Tony Kornheiser calls Abbe Lowell “the smartest man in Washington.” He is the D.C. power broker who senators, governors, lobbyists, and even presidents call when they need a good lawyer. Lowell recently joined the Tony Kornheiser Show to help explain what’s going on with the golfers of the LIV Golf tour who recently had a judge rule against them in a lawsuit against the PGA.
LIV Golf defectors are suing the PGA
On Tuesday, August 9, a U.S. District Court judge denied a motion by the lawyers for LIV golfers Talor Gooch, Hudson Swafford, and Matt Jones looking for a temporary restraining order that would allow them to play in the FedEx St. Jude Championship in Memphis, Tennessee, per Golf Digest.
The motion for the three golfers to play this weekend was part of a larger lawsuit filed by 11 golfers. These LIV Golf players include Phil Mickelson, Bryson DeChambeau, Ian Poulter, Abraham Ancer, Carlos Ortiz, Pat Perez, Jason Kokrak, and Peter Uihlein.
The complaint states, “The purpose of this action is to strike down the PGA Tour’s anticompetitive rules and practices that prevent these independent-contractor golfers from playing when and where they choose.”
Abbe Lowell explained on the Tony Kornheiser Show that the overarching lawsuit as to whether the PGA is engaging in “anticompetitive” business practices is extremely complicated and will go on.
The ruling Tuesday was simply a judge saying the other piece of the suit — Gooch, Swafford, and Jones wanting to play in the FedEx Cup playoffs — would not move forward.
The reason for this, Lowell explained, is that for a court to issue an injunction or temporary restating order, the plaintiffs have to show “irreparable harm.”
That’s where the LIV Golf tour players run into trouble.
“Irreparable harm usually means it’s an injury that cannot be compensated but money. And that’s where the LIV players are going to be SOL,” Lowell said. “Because what we know, have seen in the reference to their contract is, not only are they being paid a gazillion dollars … but they are also, according to what we read, have clauses in their agreement with LIV to say, we get a minimum guarantee, we also have a clause that seems to say we get X money if we’re banned from playing from the PGA.”

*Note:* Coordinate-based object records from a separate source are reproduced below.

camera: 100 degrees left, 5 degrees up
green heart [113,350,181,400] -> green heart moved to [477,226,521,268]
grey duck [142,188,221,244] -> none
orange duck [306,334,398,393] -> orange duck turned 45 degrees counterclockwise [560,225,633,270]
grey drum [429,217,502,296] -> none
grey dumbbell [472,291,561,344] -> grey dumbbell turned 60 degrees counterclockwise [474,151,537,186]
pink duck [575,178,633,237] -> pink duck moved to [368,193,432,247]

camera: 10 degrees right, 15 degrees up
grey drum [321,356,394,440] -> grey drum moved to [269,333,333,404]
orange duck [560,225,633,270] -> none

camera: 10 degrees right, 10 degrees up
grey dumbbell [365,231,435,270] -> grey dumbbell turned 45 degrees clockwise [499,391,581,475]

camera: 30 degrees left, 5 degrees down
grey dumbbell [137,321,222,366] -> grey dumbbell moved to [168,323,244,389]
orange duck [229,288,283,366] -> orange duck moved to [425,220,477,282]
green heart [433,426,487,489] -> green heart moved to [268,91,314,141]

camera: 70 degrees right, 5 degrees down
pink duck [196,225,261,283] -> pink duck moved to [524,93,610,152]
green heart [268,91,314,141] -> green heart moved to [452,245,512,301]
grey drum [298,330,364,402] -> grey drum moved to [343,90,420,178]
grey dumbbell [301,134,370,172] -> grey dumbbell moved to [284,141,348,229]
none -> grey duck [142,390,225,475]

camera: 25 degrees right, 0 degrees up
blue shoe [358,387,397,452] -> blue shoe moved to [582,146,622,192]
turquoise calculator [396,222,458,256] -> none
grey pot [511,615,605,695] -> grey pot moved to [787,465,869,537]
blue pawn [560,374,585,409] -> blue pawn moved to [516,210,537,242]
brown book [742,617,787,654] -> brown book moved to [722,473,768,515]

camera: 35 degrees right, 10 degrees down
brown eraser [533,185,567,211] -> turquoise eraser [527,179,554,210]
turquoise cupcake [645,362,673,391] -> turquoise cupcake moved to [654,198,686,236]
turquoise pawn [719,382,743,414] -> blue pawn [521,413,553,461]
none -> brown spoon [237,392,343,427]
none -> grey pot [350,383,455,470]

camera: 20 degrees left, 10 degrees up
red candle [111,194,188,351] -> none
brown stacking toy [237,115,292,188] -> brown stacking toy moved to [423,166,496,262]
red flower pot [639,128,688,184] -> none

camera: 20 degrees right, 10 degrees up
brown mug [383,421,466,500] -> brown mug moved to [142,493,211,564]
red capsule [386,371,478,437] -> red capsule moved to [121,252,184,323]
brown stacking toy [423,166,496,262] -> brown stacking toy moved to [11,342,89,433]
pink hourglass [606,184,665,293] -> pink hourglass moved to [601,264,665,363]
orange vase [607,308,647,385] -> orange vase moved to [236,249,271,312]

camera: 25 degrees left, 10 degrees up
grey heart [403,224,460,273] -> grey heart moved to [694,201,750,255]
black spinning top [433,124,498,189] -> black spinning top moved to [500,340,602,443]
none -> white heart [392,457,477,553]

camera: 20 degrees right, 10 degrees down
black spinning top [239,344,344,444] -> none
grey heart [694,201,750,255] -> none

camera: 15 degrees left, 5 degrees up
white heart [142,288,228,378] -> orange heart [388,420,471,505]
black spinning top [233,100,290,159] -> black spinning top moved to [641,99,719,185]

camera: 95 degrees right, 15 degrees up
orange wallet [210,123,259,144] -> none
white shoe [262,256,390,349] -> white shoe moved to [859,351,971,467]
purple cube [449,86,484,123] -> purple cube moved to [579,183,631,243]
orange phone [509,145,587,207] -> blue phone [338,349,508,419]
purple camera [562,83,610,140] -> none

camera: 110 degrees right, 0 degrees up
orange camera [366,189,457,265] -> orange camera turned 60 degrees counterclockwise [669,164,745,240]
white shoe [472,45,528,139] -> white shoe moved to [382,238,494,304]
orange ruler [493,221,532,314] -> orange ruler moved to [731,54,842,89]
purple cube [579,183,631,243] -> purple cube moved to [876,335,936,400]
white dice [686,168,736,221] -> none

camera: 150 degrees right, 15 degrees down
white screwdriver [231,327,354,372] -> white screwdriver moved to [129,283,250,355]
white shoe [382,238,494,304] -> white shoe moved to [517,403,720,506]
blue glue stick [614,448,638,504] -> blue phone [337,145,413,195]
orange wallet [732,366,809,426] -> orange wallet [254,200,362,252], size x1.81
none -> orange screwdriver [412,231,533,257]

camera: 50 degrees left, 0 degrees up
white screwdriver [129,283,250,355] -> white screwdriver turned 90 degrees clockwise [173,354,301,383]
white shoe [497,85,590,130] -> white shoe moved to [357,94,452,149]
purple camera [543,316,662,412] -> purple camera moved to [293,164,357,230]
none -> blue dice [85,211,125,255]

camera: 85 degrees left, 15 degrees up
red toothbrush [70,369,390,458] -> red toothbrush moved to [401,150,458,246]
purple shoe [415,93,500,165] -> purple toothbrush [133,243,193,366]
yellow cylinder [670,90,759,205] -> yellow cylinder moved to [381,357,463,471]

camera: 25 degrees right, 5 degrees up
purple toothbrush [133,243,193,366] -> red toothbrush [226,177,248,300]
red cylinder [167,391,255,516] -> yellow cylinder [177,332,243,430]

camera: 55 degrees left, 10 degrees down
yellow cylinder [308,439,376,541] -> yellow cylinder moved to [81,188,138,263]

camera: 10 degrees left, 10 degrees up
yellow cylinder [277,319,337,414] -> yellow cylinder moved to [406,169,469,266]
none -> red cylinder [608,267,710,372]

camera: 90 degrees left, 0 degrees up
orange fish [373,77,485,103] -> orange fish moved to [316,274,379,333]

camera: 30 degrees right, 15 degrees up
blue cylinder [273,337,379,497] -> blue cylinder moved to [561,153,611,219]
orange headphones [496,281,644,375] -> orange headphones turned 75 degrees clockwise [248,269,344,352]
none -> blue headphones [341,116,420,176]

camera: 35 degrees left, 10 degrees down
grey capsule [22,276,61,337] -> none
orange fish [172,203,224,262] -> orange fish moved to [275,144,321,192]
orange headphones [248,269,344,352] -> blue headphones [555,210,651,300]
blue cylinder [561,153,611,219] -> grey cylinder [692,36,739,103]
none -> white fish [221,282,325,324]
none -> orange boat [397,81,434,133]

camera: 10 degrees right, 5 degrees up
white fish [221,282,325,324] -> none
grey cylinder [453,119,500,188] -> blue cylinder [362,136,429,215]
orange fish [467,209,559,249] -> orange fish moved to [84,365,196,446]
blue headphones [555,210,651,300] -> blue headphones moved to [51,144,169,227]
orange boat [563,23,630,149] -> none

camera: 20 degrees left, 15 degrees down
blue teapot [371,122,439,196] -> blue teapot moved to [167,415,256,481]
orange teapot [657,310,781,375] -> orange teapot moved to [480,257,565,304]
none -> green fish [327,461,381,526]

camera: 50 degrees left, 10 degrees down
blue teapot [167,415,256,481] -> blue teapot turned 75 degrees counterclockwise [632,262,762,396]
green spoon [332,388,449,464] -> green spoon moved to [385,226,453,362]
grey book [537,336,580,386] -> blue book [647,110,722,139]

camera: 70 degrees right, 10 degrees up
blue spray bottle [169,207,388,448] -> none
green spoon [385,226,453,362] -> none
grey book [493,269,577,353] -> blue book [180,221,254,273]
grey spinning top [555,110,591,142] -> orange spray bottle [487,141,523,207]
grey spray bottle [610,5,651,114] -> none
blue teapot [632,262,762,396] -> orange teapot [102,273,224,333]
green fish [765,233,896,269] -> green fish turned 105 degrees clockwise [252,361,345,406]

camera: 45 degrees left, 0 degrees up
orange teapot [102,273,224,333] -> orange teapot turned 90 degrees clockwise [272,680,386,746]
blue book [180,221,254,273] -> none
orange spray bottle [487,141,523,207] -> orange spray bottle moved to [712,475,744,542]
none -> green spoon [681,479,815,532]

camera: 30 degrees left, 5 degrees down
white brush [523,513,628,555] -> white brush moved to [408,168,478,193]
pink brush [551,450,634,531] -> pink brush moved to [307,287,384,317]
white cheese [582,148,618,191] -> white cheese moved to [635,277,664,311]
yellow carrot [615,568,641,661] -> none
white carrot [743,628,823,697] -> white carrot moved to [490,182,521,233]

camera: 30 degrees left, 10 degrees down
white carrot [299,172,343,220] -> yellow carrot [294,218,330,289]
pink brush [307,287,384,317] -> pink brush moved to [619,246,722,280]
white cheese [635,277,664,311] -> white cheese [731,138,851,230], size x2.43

Lowell also explained that while the public hasn’t seen the players’ contracts that include these stipulations, the judge referred to them, which is why they ruled as they did.
So, while the larger antitrust lawsuit against the PGA will likely drag on for a long time, the legal ramifications from this first part of the suit are now clear. The Saudi-backed LIV Golf tour compensated its players so well that the courts won’t step in and force the PGA to let LIV golfers play until this whole mess gets sorted out.